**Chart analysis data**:
==========

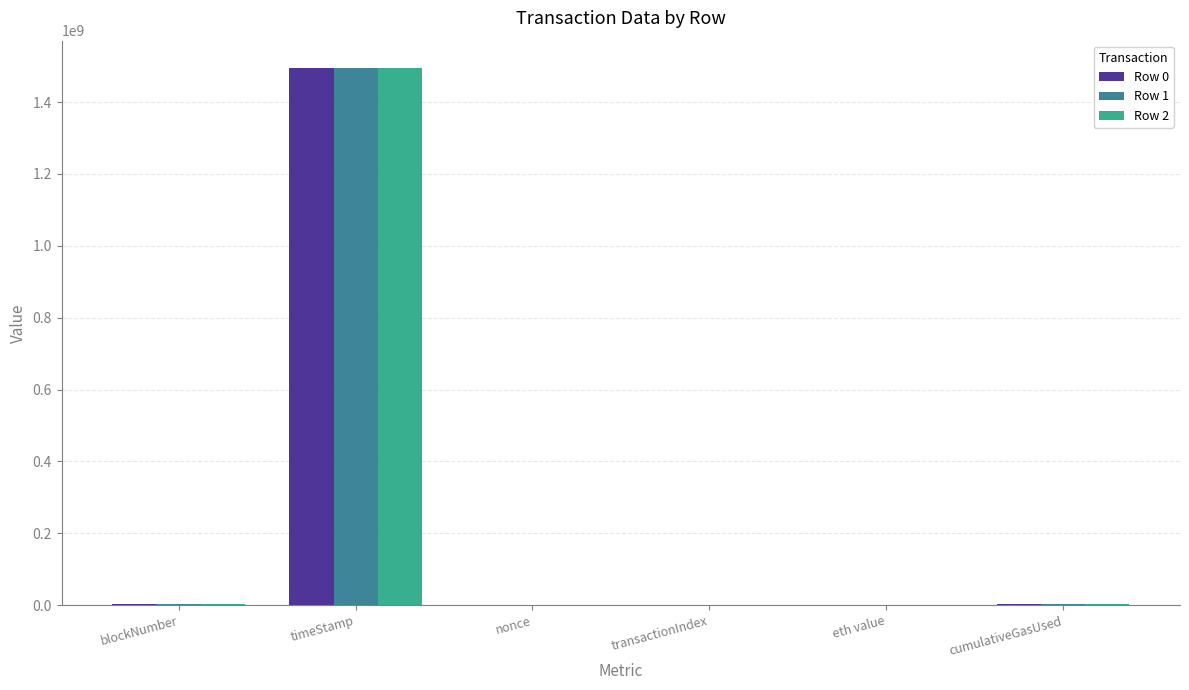

At which label does Row 0 reach its peak?

timeStamp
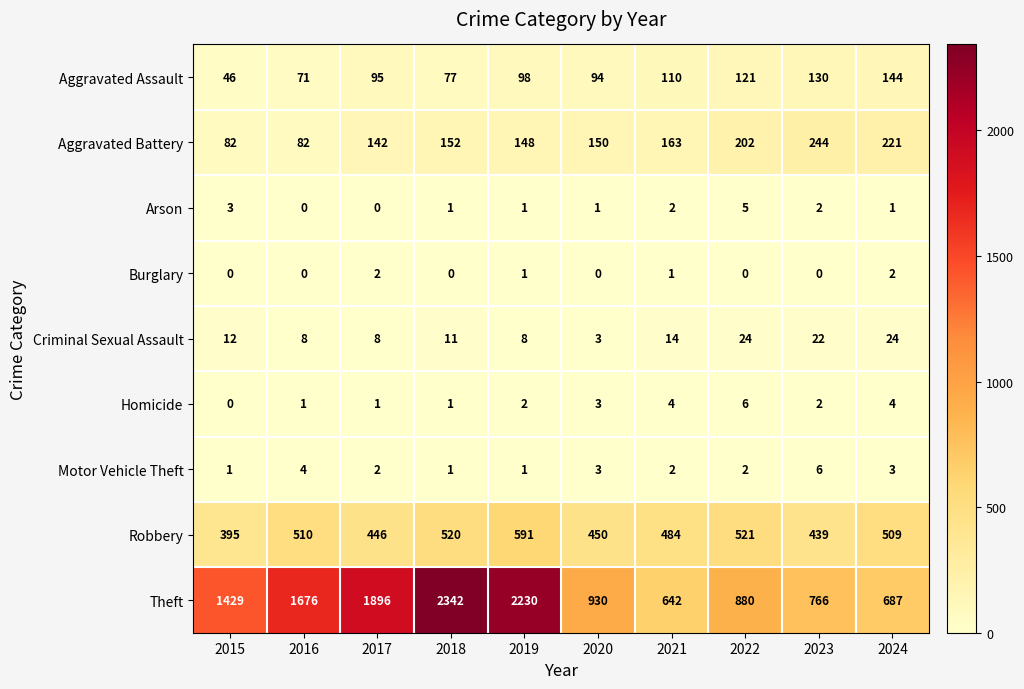

Rank the categories by Aggravated Assault value from lowest to highest.

2015, 2016, 2018, 2020, 2017, 2019, 2021, 2022, 2023, 2024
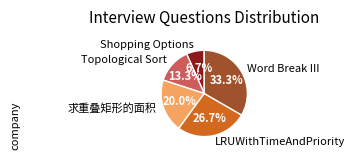

To the nearest percent, what percentage of the pie is LRUWithTimeAndPriority?

27%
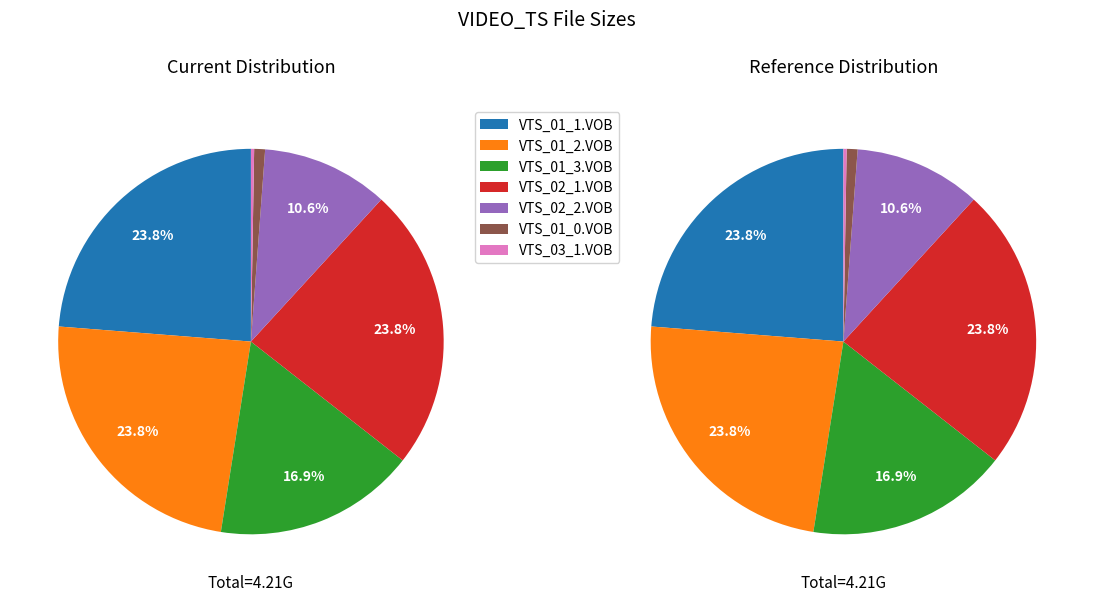

Rank the categories by value from lowest to highest.

VTS_03_1.VOB, VTS_01_0.VOB, VTS_02_2.VOB, VTS_01_3.VOB, VTS_01_1.VOB, VTS_01_2.VOB, VTS_02_1.VOB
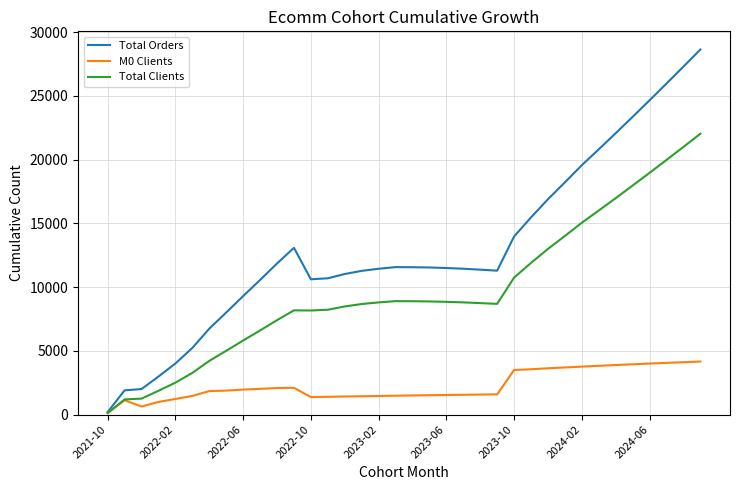

Rank the series by their average value, from lowest to highest.

M0 Clients, Total Clients, Total Orders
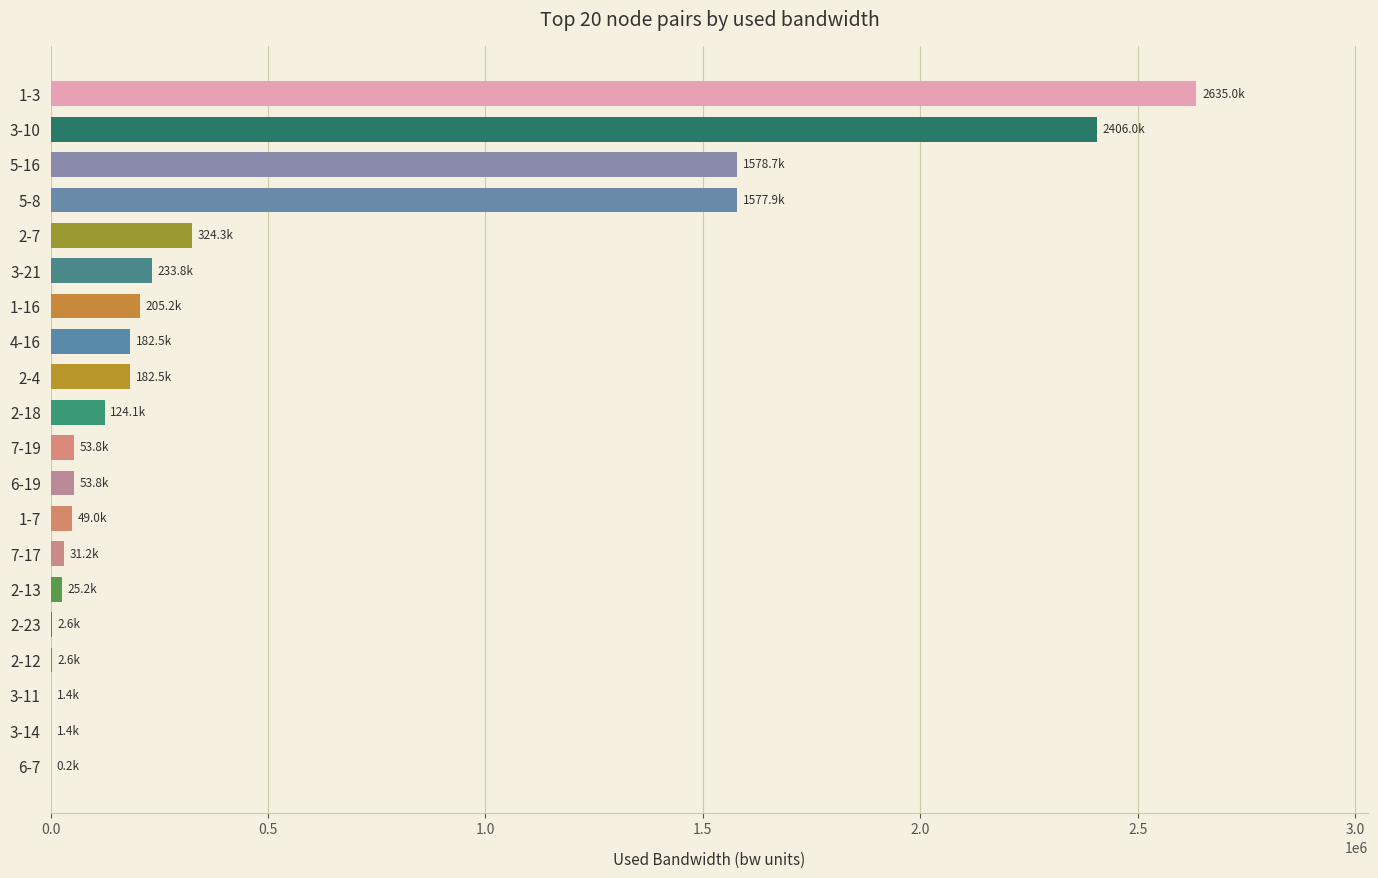

What is the maximum value shown in the chart?

2635045.2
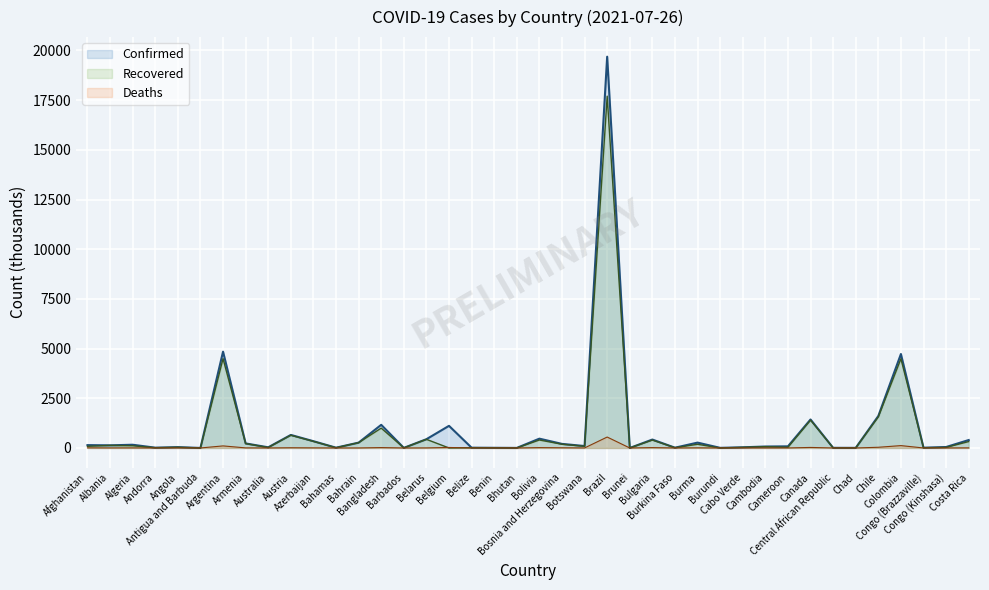

How many lines are shown in the chart?

3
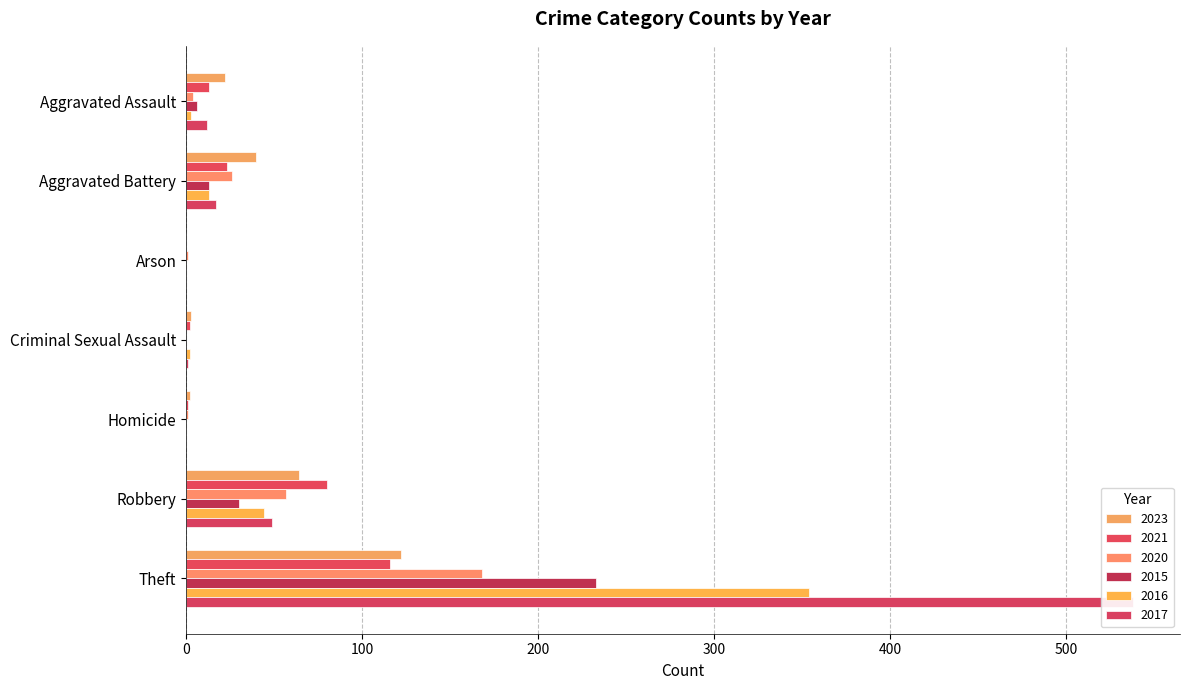

Reading left to right, transcribe all the data shown in this chart.

2023: 22	40	0	3	2	64	122
2021: 13	23	0	2	1	80	116
2020: 4	26	1	0	1	57	168
2015: 6	13	0	0	0	30	233
2016: 3	13	0	2	0	44	354
2017: 12	17	0	1	0	49	538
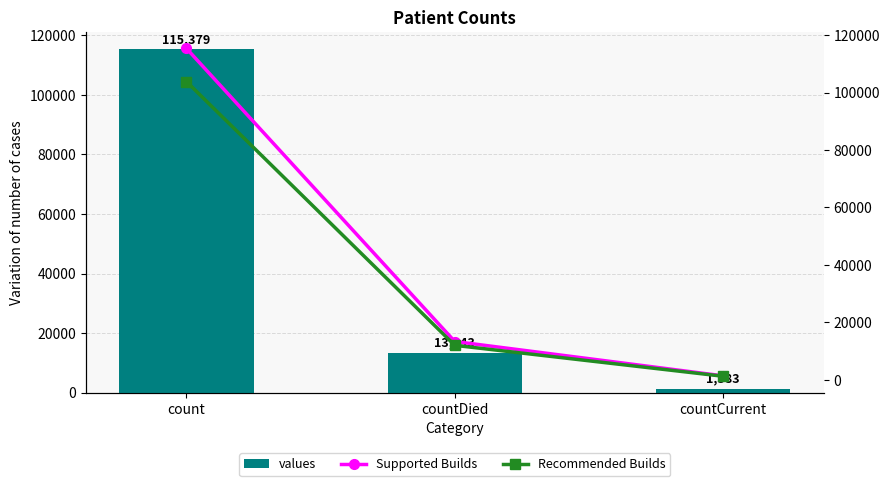

What is the highest value of the values series?

115379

==========

**Exercise details**:
Please list every line in the material above that contains the string "from", copying each line in full. Case counts, so match only that exact capitalization.

**Answer for this exercise**:
Rank the categories by Aggravated Assault value from lowest to highest.
Rank the categories by value from lowest to highest.
Rank the series by their average value, from lowest to highest.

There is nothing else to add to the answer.